Quale giornalista gli affiancheresti per grandezza?
«Nessuno come scrittore: è un fuoriclasse irraggiungibile. Ma il giornalismo è fatto di tante cose. In altro, molti sono più bravi di lui. Per esempio, Enzo Biagi, nell’organizzare l’azienda Biagi – ossia nello sfruttare la propria opera – è ineguagliato».
Montanelli sbatté la porta del Giornale quando il Cav si candidò. Ebbe ragione?
«Fece questo ragionamento: con la tua entrata in politica, se scrivo bene di te sarò un servo; se scrivo male, un ingrato. Impeccabile. Sbagliò invece ad andare via d’ impeto, fondando la Voce e abbracciando un antiberlusconismo feroce. I suoi lettori non capirono».
Fu ingiusto verso il Cav?
«Berlusconi lo adorava e ha continuato ad amarlo. Meglio se Indro fosse andato subito al Corriere come poi ha fatto».
Com’è cambiato il Giornale senza Montanelli?
«Indro era uomo di fioretto. Oggi, si è passati alle mazze ferrate. Il vecchio Giornale era fatto di persone anziane, ma era giocoso. Uno di noi, Angelo Conigliaro, disse una volta a Montanelli: “Grazie Indro. Ci hai regalato una seconda vecchiaia”».
Avere per proprietario un capo partito è giornalisticamente micidiale.
«Imbarazzante e fonte di limitazioni fortissime. Indro ammirava il talento mentre oggi si nega ogni talento all’avversario».
Che intendi?
«Io, per esempio, apprezzo Francesco Merlo. Che sia di Repubblica non mi impedisce di leggerlo con interesse. Ai colleghi di ogni sponda non rimprovero tanto la faziosità quanto di scrivere cose che non pensano solo perché fanno parte di uno schieramento».
Chi scrive sui giornali di destra è un paria.
«Mentre il più scatenato e imbecille di sinistra può diventare direttore di giornale. Triste realtà».
Montanelli al Giornale avrebbe evitato la deriva o sarebbe stato travolto pure lui?
«Sarebbe stato travolto. Lo era già stato. Negli anni di piombo, Camilla Cederna diceva di lui: “Ha la nuca fascista”. L’aveva piatta e lei faceva la lombrosiana a buon mercato».
A parte Indro, l’uomo più significativo del Giornale?

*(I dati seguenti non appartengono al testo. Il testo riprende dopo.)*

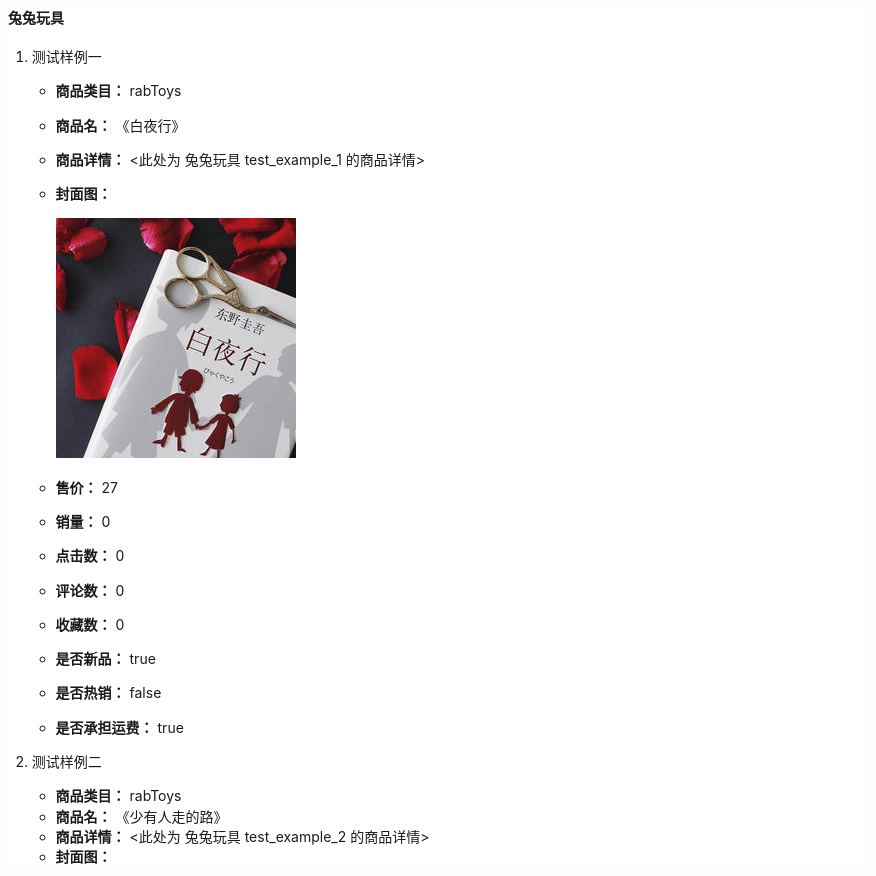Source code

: 
#### 兔兔玩具

1. 测试样例一
    + **商品类目：** rabToys
    + **商品名：** 《白夜行》
    + **商品详情：** <此处为 兔兔玩具 test_example_1 的商品详情>
    + **封面图：** 
    
        ![](./images/rabToys_test_1.jpg)

    + **售价：** 27
    + **销量：** 0
    + **点击数：** 0
    + **评论数：** 0
    + **收藏数：** 0
    + **是否新品：** true
    + **是否热销：** false
    + **是否承担运费：** true

2. 测试样例二
    + **商品类目：** rabToys
    + **商品名：** 《少有人走的路》
    + **商品详情：** <此处为 兔兔玩具 test_example_2 的商品详情>
    + **封面图：**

«Vittorio Feltri che ne ha raccolto la difficile eredità. Feltri ha un pregio: non si libera mai della sua indipendenza».
Dopo lunga frequentazione dell’aldiquà, sei curioso dell’aldilà?
«Non sono credente. Sarei felice di pensare che me ne vado a vedere i miei cari, mia moglie, mia madre. Ma non riesco a crederci».